Action item ▸ Since only part of the records is wanted, repeat exactly the lines from the one containing "roll_deg: +0.2" through the last line, both included.

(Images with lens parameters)
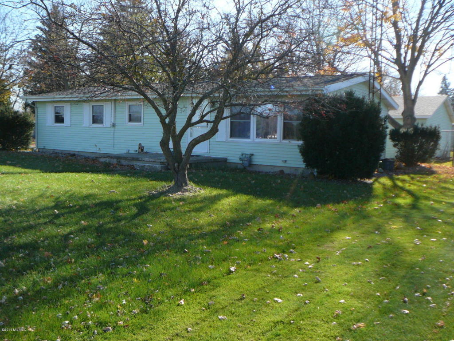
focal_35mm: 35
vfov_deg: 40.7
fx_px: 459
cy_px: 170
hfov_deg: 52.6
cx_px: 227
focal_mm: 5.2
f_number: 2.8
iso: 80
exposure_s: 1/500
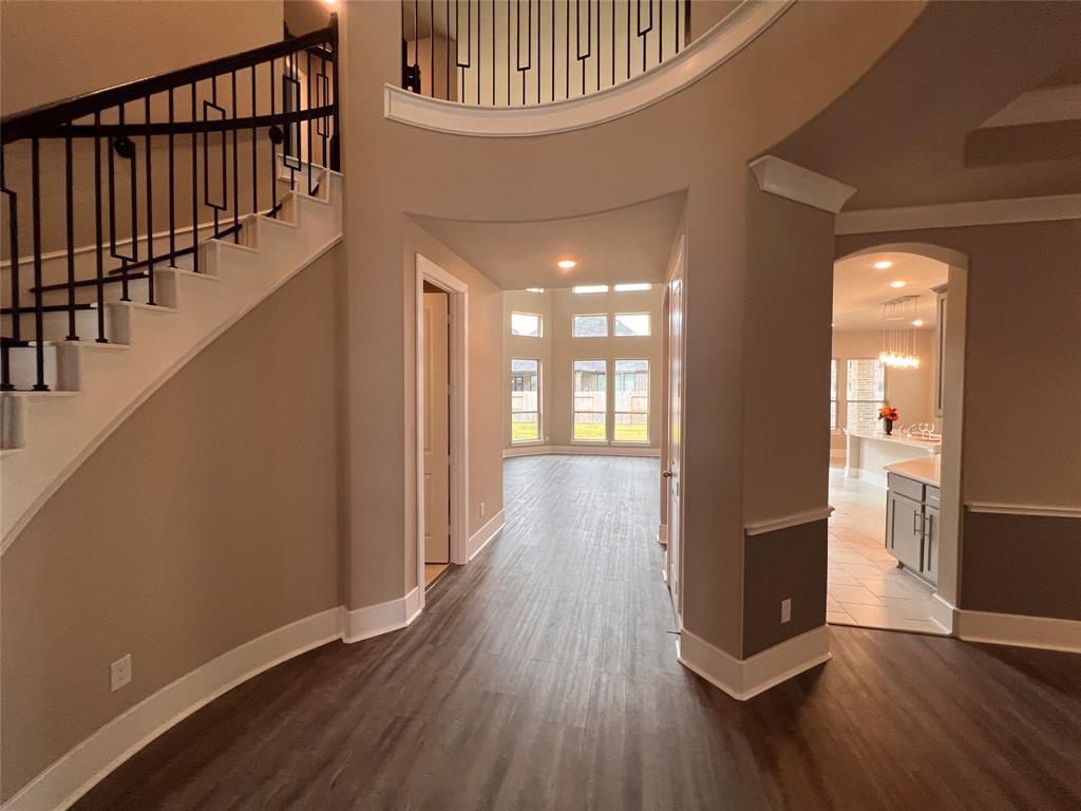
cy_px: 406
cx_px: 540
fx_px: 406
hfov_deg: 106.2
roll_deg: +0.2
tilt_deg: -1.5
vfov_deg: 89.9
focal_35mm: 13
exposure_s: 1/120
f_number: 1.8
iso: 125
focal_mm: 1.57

Response to the task ▸
roll_deg: +0.2
tilt_deg: -1.5
vfov_deg: 89.9
focal_35mm: 13
exposure_s: 1/120
f_number: 1.8
iso: 125
focal_mm: 1.57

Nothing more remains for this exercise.